*Assigned task*:
State how many lines in the listing below contain the word "Points". Give only the number.

*Collected data*:
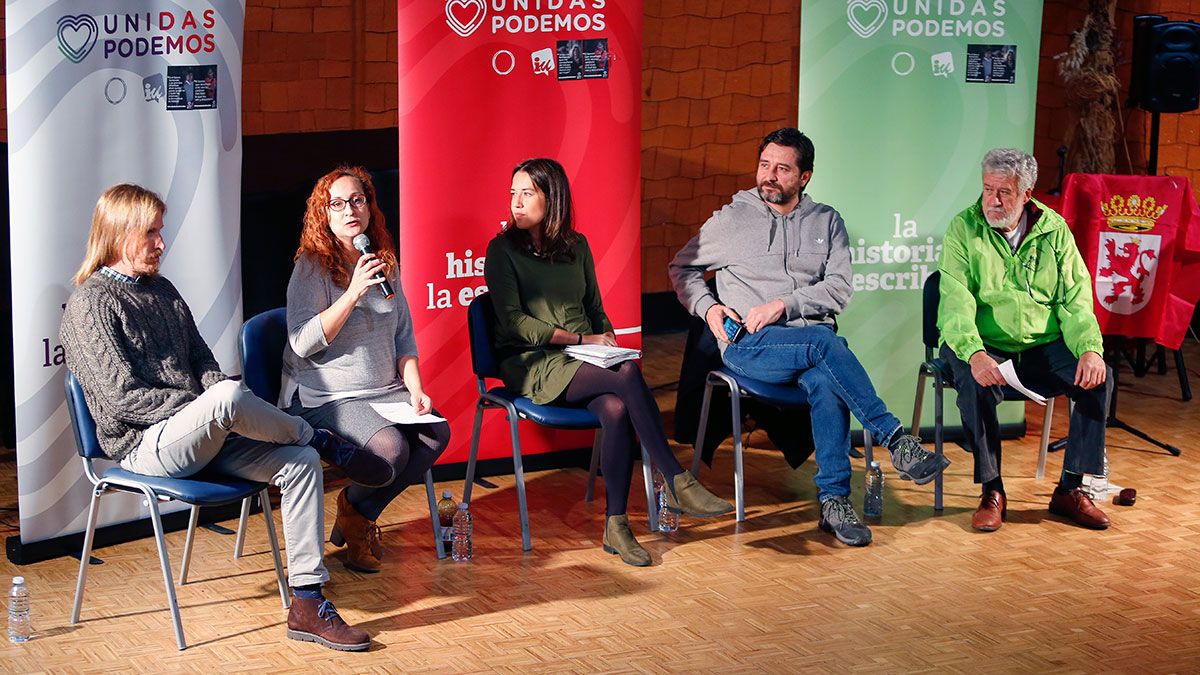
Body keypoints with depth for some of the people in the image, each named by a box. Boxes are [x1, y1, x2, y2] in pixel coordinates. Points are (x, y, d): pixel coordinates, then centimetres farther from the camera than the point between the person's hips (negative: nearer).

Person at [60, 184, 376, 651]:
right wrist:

*Exercise output*:
1